When a dedicated CF ward was built, all CF patients were in single bedrooms with dedicated bathrooms. On the face of it, this was a massive step forward for CF care. However, many CF people I spoke with said they missed the peer support. During this time, I began to ruminate over ways to improve connectedness among CF patients, not just in Queensland but throughout Australia and the world. From the peer discussions, I established that many people with CF were creative in their own unique way as a coping mechanism for the dark side of CF. In fact, at this stage of my life, I have known more people who die from CF complications than I know alive. Decorative tattoos were a very popular expression of creativity. Whether it is to acknowledge someone special that died, have a CF-inspired tattoo to ‘own’ the illness, or in other cases, it was receiving pain on their terms. I personally have tattoos that fall into some of those categories.

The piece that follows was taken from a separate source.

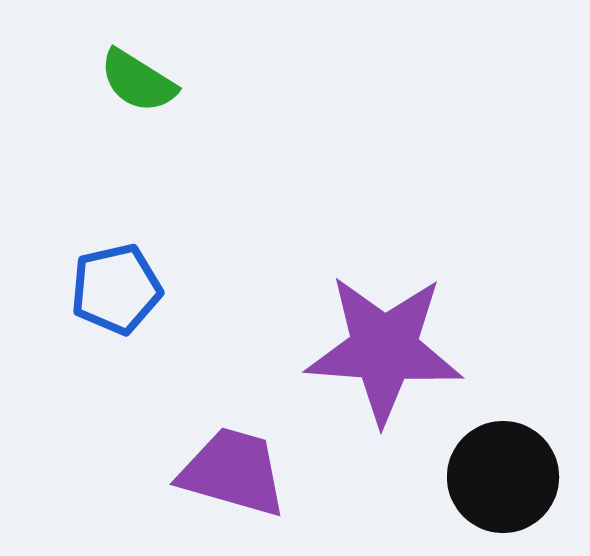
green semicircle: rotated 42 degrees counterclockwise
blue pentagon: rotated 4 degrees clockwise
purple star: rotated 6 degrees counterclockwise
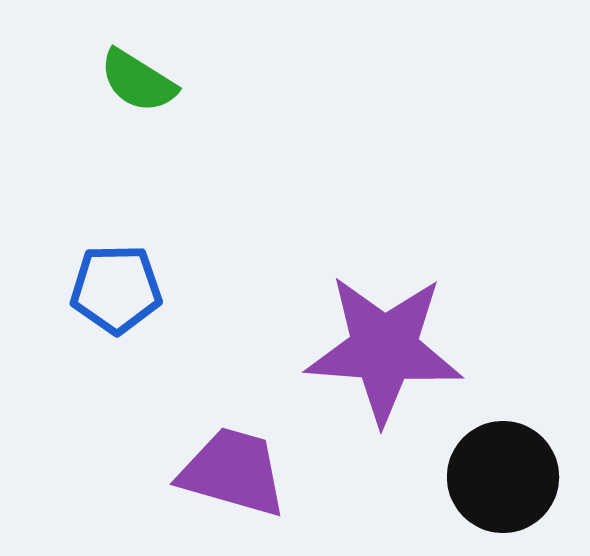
blue pentagon: rotated 12 degrees clockwise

To showcase the creativity of the CF network, I received a grant from Vertex Pharmaceuticals (a significant developer of CF-specific drugs) to develop a website I called the ‘CF Creative Space’. It was a user-driven platform that encouraged people with CF, their family, and friends to post images, stories, audio recordings and other forms with a story behind them. The positive feedback I received cemented the concept of embedding a mental health professional within the allied health team.
Shortly after the website went live, with submissions being posted from the UK, USA, and Australia, I was advised that I was one of seven global winners from 35 submissions and requested to present the CF Creative Space at the Vertex annual conference in Orlando, Florida. Unfortunately, I could go as I was too ill. Little did I know I would receive my life-extending bilateral lung transplant only a couple of weeks later. My social worker went in my place. After I received my transplant, I switched care teams, but I have heard there is a psychologist on the team now. I’m not sure of the particulars, but this is a huge step toward my vision.

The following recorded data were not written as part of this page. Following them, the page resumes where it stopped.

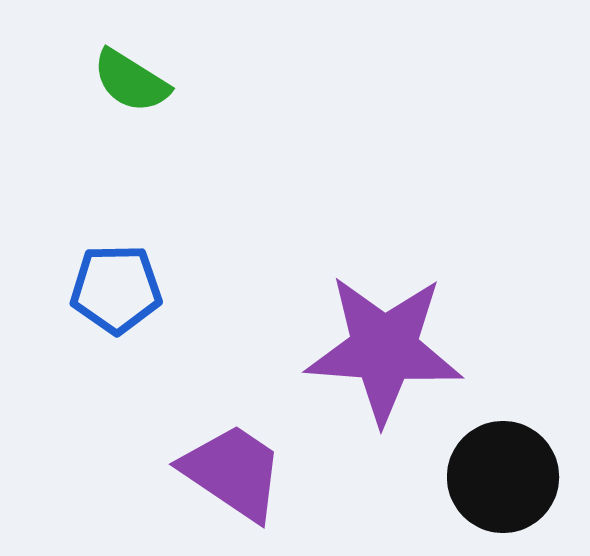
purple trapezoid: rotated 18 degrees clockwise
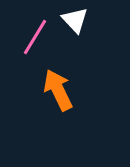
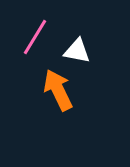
white triangle: moved 2 px right, 31 px down; rotated 36 degrees counterclockwise
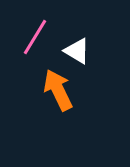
white triangle: rotated 20 degrees clockwise
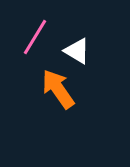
orange arrow: moved 1 px up; rotated 9 degrees counterclockwise
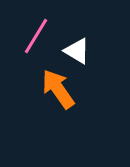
pink line: moved 1 px right, 1 px up
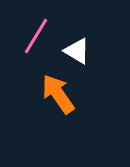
orange arrow: moved 5 px down
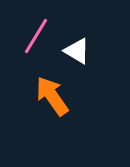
orange arrow: moved 6 px left, 2 px down
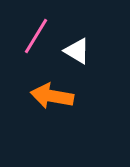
orange arrow: rotated 45 degrees counterclockwise
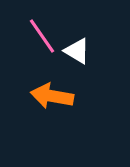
pink line: moved 6 px right; rotated 66 degrees counterclockwise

What have the AHPs you’ve worked with learned from you?
Not all patients are the same. It is essential to build rapport with the patient for trust to develop and for cooperative care to begin.
In terms of your allied health experience, what would you like to see done differently?
Cystic Fibrosis is a chronic disease with lifelong impacts on physical and mental health. The physical components of the disease that are measurable (spirometry, blood pressure, vitamin levels etc.) provide a detailed snapshot of the patient at a point in time. These results are measured and compared longitudinally to show the progression of an individual’s disease. Unfortunately, mental health plays a significant role in the advancement of the disease. I feel a stronger focus on the treatment and management of depression and anxiety disorders associated with CF could result in improved health outcomes related to food intake (impacting BMI), exercise, and medication adherence.
Allied health professionals should avoid applying a generalised treatment regime or having preconceived notions of the patient group. Respect the patient and be open to allowing and encouraging the patient to have a meaningful contribution to their treatment.
Having a condition such as CF has presented me with the opportunity to meet a diverse cohort of people who are living life to the fullest. While CF does present challenges, it has made me a more resilient person. I believe it is dangerous to (self)label a person as doing well or they are inspirational despite having CF. I maintain that I live my life alongside the disease. It is a constant passenger that I have learned and adapted to live with to live my life.